• **Work item**
Please update these lines by swapping "Community" for "Forum" wherever it occurs, keeping everything else the same.

Saved entries:

--- --- ---

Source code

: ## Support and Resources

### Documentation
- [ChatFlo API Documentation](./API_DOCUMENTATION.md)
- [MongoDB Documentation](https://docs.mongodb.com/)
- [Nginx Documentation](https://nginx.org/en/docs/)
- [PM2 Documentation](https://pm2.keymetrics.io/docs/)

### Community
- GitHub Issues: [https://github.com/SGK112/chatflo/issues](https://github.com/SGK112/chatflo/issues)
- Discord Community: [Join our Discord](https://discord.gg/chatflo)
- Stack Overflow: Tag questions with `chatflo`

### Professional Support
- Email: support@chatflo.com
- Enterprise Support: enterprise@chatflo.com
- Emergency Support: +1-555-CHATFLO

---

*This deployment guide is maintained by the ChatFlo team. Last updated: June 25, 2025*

--- --- ---

• **Task solution**
Source code

: ## Support and Resources

### Documentation
- [ChatFlo API Documentation](./API_DOCUMENTATION.md)
- [MongoDB Documentation](https://docs.mongodb.com/)
- [Nginx Documentation](https://nginx.org/en/docs/)
- [PM2 Documentation](https://pm2.keymetrics.io/docs/)

### Forum
- GitHub Issues: [https://github.com/SGK112/chatflo/issues](https://github.com/SGK112/chatflo/issues)
- Discord Forum: [Join our Discord](https://discord.gg/chatflo)
- Stack Overflow: Tag questions with `chatflo`

### Professional Support
- Email: support@chatflo.com
- Enterprise Support: enterprise@chatflo.com
- Emergency Support: +1-555-CHATFLO

---

*This deployment guide is maintained by the ChatFlo team. Last updated: June 25, 2025*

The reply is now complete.